Le ampie praterie che il PD renziano sembrava averci lasciato davanti nella deriva populista e plebiscitaria intrapresa, fino a qualche mese fa, somigliano sempre di più ad un aspro e stretto sentiero nella confusa e, oramai, tutta identica a sè stessa, foresta della politica italiana.
Ci siamo ripetuti fino allo sfinimento come questo non fosse una “fusione a freddo” tra gruppi dirigenti, la somma sommaria tra i reduci di percorsi politici giunti per natura ad un termine ultimo, il discioglimento organizzato tra sigle politiche in un unico soggetto, ma il principio vero di qualcosa di nuovo.
Niente di quello che è accaduto fino ad ora ha lasciato presagire la reale intenzione, da parte di chi sta impostando la costituente, di dare vita ad un dibattito ampio che elaborasse una vera innovazione politica attraverso una cultura politica unitaria, di un orizzonte unico da porci come obiettivo per mettere insieme e identificare un’unica comunità. Al contrario si è proceduto erroneamente per riduzione, alla ricerca di una sintesi di vertice che permettesse una convivenza accettabile tra gruppi che condividono una matrice storica e valoriale, ma che, evidentemente non hanno ancora in comune quello Berlinguer definiva come “pensiero lungo”. La visione del paese da costruire insieme, dell’alternativa reale da perseguire e praticare quotidianamente rispetto al neoliberismo imperante, all’antipolitica o ai nazionalismi retorici che sono diventati la grammatica unica della politica italiana. Senza percorsi diffusi di contaminazione culturale e di ricerca politica, di formazione di una coscienza comune e del senso di appartenenza ad una lotta con obiettivi di breve, medio e lungo termine, ogni mediazione, tentativo di sintesi o di fusione produrranno sempre risultati sterili e insufficienti, sia a livello politico che elettorale.

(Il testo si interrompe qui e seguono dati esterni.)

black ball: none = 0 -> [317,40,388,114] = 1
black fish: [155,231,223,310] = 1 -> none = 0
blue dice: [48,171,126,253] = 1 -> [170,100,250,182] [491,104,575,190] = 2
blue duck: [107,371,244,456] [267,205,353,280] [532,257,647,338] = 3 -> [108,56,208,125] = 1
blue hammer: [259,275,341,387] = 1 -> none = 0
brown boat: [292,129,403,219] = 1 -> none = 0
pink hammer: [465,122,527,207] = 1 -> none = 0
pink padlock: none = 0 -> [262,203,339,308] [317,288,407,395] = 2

Per questo credo fermamente che non ci si possa accontentare e che si debba affiancare al percorso congressuale preimpostato, che si fa ogni giorno sempre più stretto ed impervio, un grande lavoro organizzato in campo aperto, di responsabilità tra le persone. Attraverso la programmazione , prima del congresso, di eventi e assemblee ufficiali, nelle comunità locali, aperti e trasparenti, con momenti e laboratori locali di condivisione e reciproca contaminazione, innovativi e quotidiani che liberino le energie fin ora soffocate.
Per dare vita finalmente a qualcosa di nuovo e rivoluzionario, per un’ Italia nuova, un’Europa nuova, per tornare a combattere e a lavorare insieme per un futuro in cui tornare a credere.